What is a winter storm warning?
A winter storm event — including heavy sleet, heavy snow, ice storm, heavy snow and/or blowing snow — occurs when accumulation is expected to meet or exceed local winter storm warning criteria in the next 12 to 36 hours.
For most of New York the winter storm warning criteria for snow is 7 inches or more in 12 hours or less; or 9 inches or more in 24 hours covering at least 50 percent of the zone or encompassing most of the population. The criteria for ice is 1/2 inch or more over at least 50 percent of the zone or encompassing most of the population.
Normally, a Winter Storm Watch will be issued in advance of the warning.

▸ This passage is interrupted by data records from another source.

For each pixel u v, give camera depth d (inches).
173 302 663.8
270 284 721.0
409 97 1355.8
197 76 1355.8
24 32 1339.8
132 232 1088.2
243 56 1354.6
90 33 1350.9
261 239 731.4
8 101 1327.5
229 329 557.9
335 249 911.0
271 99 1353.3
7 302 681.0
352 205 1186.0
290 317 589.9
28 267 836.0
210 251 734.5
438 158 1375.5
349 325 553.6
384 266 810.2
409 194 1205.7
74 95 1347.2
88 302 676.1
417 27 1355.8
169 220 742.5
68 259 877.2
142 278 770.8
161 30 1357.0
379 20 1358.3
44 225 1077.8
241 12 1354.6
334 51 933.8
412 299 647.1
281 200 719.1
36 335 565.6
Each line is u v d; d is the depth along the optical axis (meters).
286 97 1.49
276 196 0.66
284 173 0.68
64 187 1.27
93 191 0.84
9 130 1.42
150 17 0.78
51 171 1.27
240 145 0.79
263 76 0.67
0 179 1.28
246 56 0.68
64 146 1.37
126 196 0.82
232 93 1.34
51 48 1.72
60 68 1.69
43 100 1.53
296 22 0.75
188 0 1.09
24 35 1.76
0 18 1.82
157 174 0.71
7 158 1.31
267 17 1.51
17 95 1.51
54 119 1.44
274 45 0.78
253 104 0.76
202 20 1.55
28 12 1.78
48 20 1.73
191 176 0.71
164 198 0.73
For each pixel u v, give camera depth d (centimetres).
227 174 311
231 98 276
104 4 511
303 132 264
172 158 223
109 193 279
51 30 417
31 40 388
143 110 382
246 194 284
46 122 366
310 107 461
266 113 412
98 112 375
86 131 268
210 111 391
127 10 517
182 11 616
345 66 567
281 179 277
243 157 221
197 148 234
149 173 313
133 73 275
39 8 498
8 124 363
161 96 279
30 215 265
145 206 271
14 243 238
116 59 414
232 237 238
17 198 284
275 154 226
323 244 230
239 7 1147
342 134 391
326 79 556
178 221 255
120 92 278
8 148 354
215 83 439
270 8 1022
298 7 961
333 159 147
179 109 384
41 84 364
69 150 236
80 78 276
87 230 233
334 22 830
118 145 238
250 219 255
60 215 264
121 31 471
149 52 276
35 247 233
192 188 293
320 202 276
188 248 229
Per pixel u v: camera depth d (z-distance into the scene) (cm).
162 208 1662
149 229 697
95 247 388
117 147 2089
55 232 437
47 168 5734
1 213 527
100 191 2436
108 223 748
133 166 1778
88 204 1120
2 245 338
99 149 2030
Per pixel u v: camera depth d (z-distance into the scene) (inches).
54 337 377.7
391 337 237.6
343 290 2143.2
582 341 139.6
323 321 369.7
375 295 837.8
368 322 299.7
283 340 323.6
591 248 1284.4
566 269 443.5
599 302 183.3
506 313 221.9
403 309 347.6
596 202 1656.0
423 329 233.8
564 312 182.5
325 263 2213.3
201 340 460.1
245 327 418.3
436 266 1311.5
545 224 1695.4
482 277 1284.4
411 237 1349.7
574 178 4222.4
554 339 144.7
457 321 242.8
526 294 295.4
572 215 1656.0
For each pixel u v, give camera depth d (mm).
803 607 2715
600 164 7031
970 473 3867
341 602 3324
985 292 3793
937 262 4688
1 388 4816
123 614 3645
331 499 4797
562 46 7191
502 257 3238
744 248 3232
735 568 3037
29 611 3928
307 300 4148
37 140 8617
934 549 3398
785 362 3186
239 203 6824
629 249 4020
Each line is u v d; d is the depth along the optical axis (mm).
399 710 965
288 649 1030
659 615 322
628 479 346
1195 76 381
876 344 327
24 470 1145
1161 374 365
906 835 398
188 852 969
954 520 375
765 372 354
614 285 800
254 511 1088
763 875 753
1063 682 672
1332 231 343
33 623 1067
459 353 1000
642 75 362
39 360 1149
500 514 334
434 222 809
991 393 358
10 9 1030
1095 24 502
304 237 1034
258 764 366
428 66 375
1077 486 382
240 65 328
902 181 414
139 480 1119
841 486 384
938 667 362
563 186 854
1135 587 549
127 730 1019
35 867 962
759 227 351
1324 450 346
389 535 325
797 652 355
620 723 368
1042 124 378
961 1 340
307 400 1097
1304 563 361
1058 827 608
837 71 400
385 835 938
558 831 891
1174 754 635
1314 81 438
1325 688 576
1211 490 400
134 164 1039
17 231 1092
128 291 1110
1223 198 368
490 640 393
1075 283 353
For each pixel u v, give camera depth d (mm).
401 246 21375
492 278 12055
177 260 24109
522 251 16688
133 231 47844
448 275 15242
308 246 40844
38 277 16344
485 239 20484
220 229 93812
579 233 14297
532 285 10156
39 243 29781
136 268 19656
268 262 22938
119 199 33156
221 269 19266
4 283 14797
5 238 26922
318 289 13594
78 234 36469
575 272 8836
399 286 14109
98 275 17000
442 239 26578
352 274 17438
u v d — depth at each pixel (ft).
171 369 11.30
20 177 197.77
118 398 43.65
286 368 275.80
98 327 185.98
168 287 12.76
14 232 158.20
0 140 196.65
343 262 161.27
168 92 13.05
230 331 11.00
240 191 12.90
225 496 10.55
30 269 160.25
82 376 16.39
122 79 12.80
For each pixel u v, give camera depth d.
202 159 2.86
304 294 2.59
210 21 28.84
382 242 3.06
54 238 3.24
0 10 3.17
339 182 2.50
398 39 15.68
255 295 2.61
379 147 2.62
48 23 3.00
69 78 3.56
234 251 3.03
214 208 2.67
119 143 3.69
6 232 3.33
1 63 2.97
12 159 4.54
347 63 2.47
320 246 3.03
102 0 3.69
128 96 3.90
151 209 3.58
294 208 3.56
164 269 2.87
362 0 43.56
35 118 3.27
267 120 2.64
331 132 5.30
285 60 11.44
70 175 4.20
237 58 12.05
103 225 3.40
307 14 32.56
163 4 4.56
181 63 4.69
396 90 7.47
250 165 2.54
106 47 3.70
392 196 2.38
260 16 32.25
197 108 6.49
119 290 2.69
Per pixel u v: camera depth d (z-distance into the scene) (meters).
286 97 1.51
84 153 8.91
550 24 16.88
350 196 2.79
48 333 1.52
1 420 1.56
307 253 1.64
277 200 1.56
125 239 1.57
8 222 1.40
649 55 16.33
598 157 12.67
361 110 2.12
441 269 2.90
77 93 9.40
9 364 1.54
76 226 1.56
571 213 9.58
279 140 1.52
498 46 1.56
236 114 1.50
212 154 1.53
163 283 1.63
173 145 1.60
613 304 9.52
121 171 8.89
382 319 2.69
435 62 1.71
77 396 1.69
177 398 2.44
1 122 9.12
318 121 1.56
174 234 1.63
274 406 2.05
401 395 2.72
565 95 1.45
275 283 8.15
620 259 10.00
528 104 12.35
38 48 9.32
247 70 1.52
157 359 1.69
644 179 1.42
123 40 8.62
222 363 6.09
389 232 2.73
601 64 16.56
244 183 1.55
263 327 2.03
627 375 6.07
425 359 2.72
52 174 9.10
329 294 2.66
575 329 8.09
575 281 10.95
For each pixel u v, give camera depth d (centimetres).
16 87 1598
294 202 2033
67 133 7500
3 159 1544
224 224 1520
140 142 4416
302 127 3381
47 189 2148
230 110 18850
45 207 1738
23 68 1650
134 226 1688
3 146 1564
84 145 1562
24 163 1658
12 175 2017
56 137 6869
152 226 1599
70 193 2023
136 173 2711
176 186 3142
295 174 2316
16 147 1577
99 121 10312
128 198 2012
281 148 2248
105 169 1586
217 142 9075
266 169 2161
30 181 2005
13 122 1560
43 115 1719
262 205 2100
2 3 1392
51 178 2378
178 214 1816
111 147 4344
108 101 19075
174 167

This indicates the risk of a hazardous winter weather event has increased with at least a 50% chance of it occurring. At this time the occurrence, location, and timing is still somewhat uncertain. It is intended allow enough lead time for people make plans to stay safe.
Under specific conditions, a Blizzard Watch may be also issued. A Blizzard Watch or Warning indicates that blizzard conditions — low visibility of less than 1/4 mile due to falling and/or blowing snow and winds of at least 35 mph — are possible or expected for at least 3 hours.
As the winter event becomes imminent, a watch will normally be upgraded to either a warning or an advisory which indicates an 80% or greater probability of occurrence. A warning indicates that conditions pose a threat to life or property, and that travel will become difficult to impossible. An advisory indicates conditions pose a significant inconvenience, and if caution is not exercised, could lead to situations that may threaten life or property.